The girls were delighted at this, and so was the L.C.P., who flew off so quickly to get a "refill" for her note-book, that Tibe nearly upset an old peasant with a broad hat and silver ear-rings, who was eating and drinking of the best, at a table near ours.
All this feminine enthusiasm over Alb's idea piqued me just enough to keep me from joining the party. I volunteered for dog duty while the others saw the palace, and by special favor, Tibe (in leash) wandered reluctantly with me through the fragrant, green alleys of Het Loo. With me he saw shining lakes, and crossed miniature bridges guarded by mild stone lions, at which he smelled curiously; with me he sadly visited the Queen's bathing-place, and the pretty little dairy and farm, reminiscent of poor Marie Antoinette's beloved Trianon; and when we were joined by his mistress and the others he was ungrateful enough to pretend that I had not amused him.
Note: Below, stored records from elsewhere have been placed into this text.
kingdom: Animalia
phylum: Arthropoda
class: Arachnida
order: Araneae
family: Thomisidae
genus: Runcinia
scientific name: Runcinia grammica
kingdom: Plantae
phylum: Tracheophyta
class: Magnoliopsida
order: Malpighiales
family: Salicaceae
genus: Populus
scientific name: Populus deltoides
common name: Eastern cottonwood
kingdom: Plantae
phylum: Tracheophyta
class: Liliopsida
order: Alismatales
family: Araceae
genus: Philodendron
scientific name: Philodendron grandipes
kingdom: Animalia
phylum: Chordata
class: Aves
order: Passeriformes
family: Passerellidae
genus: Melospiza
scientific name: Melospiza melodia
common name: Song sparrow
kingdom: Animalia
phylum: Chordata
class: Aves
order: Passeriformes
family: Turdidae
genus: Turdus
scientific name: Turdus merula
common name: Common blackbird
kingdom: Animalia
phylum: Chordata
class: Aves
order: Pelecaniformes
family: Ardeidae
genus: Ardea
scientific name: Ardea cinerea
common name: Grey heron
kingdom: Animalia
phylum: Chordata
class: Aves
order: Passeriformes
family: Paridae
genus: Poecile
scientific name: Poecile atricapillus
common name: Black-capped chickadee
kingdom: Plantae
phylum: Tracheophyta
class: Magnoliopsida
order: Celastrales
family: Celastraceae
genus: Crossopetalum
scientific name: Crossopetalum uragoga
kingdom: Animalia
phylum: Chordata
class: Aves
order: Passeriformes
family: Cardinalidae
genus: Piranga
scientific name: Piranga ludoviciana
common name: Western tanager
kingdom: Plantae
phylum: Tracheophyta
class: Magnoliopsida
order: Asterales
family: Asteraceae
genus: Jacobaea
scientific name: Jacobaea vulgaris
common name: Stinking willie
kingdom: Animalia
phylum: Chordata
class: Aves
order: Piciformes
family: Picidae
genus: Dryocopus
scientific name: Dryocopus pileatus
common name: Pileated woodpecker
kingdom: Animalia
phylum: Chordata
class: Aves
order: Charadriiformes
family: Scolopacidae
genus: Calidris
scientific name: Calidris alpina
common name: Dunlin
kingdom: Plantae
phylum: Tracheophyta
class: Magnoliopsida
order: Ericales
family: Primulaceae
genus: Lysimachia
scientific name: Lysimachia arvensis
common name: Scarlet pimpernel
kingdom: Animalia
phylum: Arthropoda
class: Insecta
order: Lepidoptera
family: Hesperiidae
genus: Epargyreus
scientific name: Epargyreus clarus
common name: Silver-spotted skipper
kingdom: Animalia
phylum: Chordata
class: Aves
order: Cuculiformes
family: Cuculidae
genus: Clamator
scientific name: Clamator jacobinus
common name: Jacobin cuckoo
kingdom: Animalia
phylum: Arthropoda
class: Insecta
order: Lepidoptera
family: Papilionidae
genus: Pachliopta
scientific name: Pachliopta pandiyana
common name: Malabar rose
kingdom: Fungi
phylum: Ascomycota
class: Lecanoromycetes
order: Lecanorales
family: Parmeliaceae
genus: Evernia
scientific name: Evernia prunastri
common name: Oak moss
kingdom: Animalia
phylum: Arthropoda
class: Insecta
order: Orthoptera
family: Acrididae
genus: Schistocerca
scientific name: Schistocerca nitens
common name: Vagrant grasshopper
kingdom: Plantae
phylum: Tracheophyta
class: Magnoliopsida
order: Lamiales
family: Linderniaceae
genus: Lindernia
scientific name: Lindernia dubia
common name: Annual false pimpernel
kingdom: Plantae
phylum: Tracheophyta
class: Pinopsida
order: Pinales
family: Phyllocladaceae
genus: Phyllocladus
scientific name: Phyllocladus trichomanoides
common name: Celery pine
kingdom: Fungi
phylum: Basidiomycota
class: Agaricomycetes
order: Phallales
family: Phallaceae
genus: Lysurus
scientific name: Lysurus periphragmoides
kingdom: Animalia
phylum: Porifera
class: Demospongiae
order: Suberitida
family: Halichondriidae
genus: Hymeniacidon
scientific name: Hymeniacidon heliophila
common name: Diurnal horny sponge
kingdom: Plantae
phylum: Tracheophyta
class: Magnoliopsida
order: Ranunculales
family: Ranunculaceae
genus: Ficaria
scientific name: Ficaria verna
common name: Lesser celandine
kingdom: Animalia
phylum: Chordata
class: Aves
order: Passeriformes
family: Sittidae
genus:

Alb was in the ascendant, and the gilt had not had time to wear off the gingerbread before we arrived at Arnhem. We got there in a day from Appeldoorn, by going back over our own tracks as far as Dieren, where the beautiful little canal seemed to welcome us again, as if we were old friends. Through the thick reeds on either side we made a royal progress, a wave of water swiftly marching ahead to give them news of our approach, so that, as we came toward them, the nearest might bow before us, bending their graceful green heads down, down, under the water, and staying there until we had passed on.
It was like a journey through a long water-garden, exquisitely designed in some nobleman's park, until a thunder-storm rolled up to darken the landscape, and send Phyllis for protection to her "brother's" side. I should certainly have asked her, there and then, to forget the Viking, if a tree near by had not been struck by lightning at that instant, and Nell, in her sudden pallor and stricken silence, had not been more beautiful than I had seen her yet.
I did not remember until we had been settled for a night and part of a day at a hotel with a view and a garden, that Alb was more at home in Gelderland than elsewhere in Holland. But he was treated with marked respect at the Bellevue, and people took off their hats to him in the street with irritating deference. We went about a good deal in the town, seeing historic inns and other show things (the best of which was a room once occupied by Philip the Second's Duke of Alva), therefore I had many opportunities of increasing my respect for Alb as a personage of importance, if I had been inclined to profit by them; and on top of this arrived his automobile from some unknown lair. There were some famous drives to be taken in the neighborhood of Arnhem, he explained in that quiet way of his, and he had thought it would be pleasant to take them in his car.
We started out in it on the second morning, and hardly had we left the big pleasure-town with its parks and villas, when we plunged into forests as deep, as majestic, as those round Haarlem and The Hague; forests tunneled with long green avenues of silver-trunked beeches, where the light was the green light which mermaids know. Here and there rose the fine gateways and distant towers of some great estate, and Brederode told us that Gelderland was famous for its old families and houses, as well as for the only hills in Holland.
"Fifty or sixty years ago," said he, "the nobility of Gelderland was so proud that no one who wasn't noble was allowed to buy an estate and settle here."
"Allowed!" exclaimed Nell. "How could they be prevented if they had money and an estate was for sale?"
Brederode smiled. "There were ways," he answered. "Once a rich banker of Amsterdam thought he would like to retire and have a fine house in aristocratic Gelderland. He bought a place, and wished to build a house to please his fancy; but no architect would make his plans, nobody would sell him bricks or building material of any kind, and he could get no workmen. Every one stood in too great awe of the powerful nobles. So you see, boycotting isn't confined to Ireland—or America."
"What happened in the end?" asked Nell. "I do hope the man didn't give in."